La Virgen de las Flores

La Virgen de las Flores

Maria Del Valle

03/12/2020

Era un caminito de pinos y flores, bordeado por peperina y yerbabuena, que inundaban el aire de una fragancia tan perfumada como autóctona de esa región serrana. La calle de la Virgen de las Flores tenía una historia muy linda: era un sendero dónde la Virgen se había aparecido a una niña, la pequeña Faustina, de tan solo seis años, y le pidió que todos los días le trajera una flor. Así hizo la pequeña acompañada por su madre.

Al tiempo se sumó su padre, sus familiares y, en algunos meses, todo el pueblo iba con flores a su Virgen. El curita de la zona, al enterarse, le pidió a la gente del lugar que le ayudaran a armar un pequeño santuario.

Allí no habría regalos, carteles, ni velas. Sólo flores. Todos los días una flor. De ser un senderito olvidado pasó a ser la calle más transitada del pueblo. Llegar allí era un regalo para los sentidos, y en especial para el olfato. La delicada fragancia de las flores, mezclada con las hierbas aromáticas del lugar, daban al aire un sutil aroma de ensueño.

Faustina fue creciendo en sabiduría y salud, y seguía llevando sus flores. Se sentía dichosa por haber tenido el privilegio de ser elegida por la Madre Celestial. Rezaba a diario, intercediendo por los más necesitados. Pedía por su familia, sus amigos, y por ella. Sentía una devoción especial por esta Virgen colmada de flores.

Con el correr del tiempo, se había transformado en una joven de una virginal belleza. Se casó con Pedro Javier, un muchacho honesto  con el que habían trabajado codo a codo para levantar su casita. El amor suplía cualquier necesidad material, pues confiaba siempre que el amor todo lo puede. Luego vino para alegría de ese hogar una niña llamada Flora, en honor a su Virgen.

La pequeña era una asidua concurrente al santuario. Su abuela y su madre le habían enseñado a rezar el rosario y a dibujar rosas para la Virgen. Vivía a sólo unos metros del lugar, y desde la ventana de su dormitorio podía contemplarlo.

Pero un día llegó la voz de alarma al pueblo: el sacerdote que recién llegaba de misionar estaba enfermo. Al parecer se había contagiado de un virus muy peligroso y muy contagioso. Les pedían a todos permanecer en sus hogares.

Cuando la pequeña quiso ir a llevar su flor como todos los días, su familia le dijo que no podía salir de la casa por un tiempo y la niña se impacientó. Su madre con toda ternura le explicó que María quería cuidarla, por eso lo mejor era que le hiciera flores de papel. Y buscó los materiales. Entre las dos crearon una hermosa flor y la pusieron junto a la ventana, mirando a la Virgen.

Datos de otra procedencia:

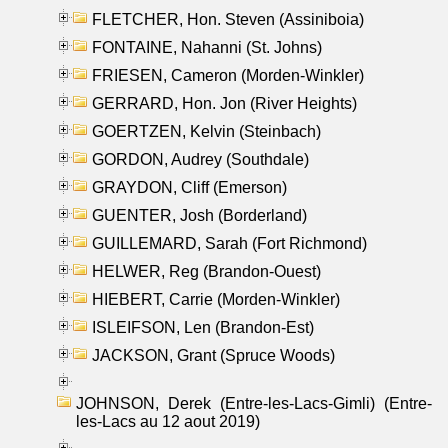
FLETCHER, Hon. Steven (Assiniboia)
FONTAINE, Nahanni (St. Johns)
FRIESEN, Cameron (Morden-Winkler)
GERRARD, Hon. Jon (River Heights)
GOERTZEN, Kelvin (Steinbach)
GORDON, Audrey (Southdale)
GRAYDON, Cliff (Emerson)
GUENTER, Josh (Borderland)
GUILLEMARD, Sarah (Fort Richmond)
HELWER, Reg (Brandon-Ouest)
HIEBERT, Carrie (Morden-Winkler)
ISLEIFSON, Len (Brandon-Est)
JACKSON, Grant (Spruce Woods)
JOHNSON, Derek (Entre-les-Lacs-Gimli) (Entre-
les-Lacs au 12 aout 2019)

Al otro día, la flor no estaba, pero sí había un olor exquisito a rosas. Decidieron hacer otra, y la volvieron a dejar junto a la ventana, al lado de una pequeña imagen de Virgen. Al otro día igual, y así sucesivamente.

Cuando Faustina se mostró preocupada, Flora sonriendo le decía: —Mamá María la vino a buscar, hagamos más flores para Ella.

Y así pasó la cuarentena hasta que el padre Jeremías se repuso. Nadie más se había contagiado. Con las medidas de seguridad salieron a la calle, y allá fueron abuela Mirta, mamá Faustina y la pequeña Flora con un ramo de rosas del jardín. ¡Grande fue la sorpresa al ver las flores de papel en las manos de María! La niña feliz las miró y les dijo: — ¡Vieron que tenía razón, la Virgen las buscó por las noches porque le gustaron mucho!

Las señoras no podían creer lo que estaba pasando, pero se dieron cuenta de ese milagro. Juntas rezaron agradeciendo que todos en el pueblo estaban sanos, y pidieron fervorosamente que pronto acabara ese mal para toda la humanidad.

¡A veces la inocencia de los niños hace verdaderos milagros!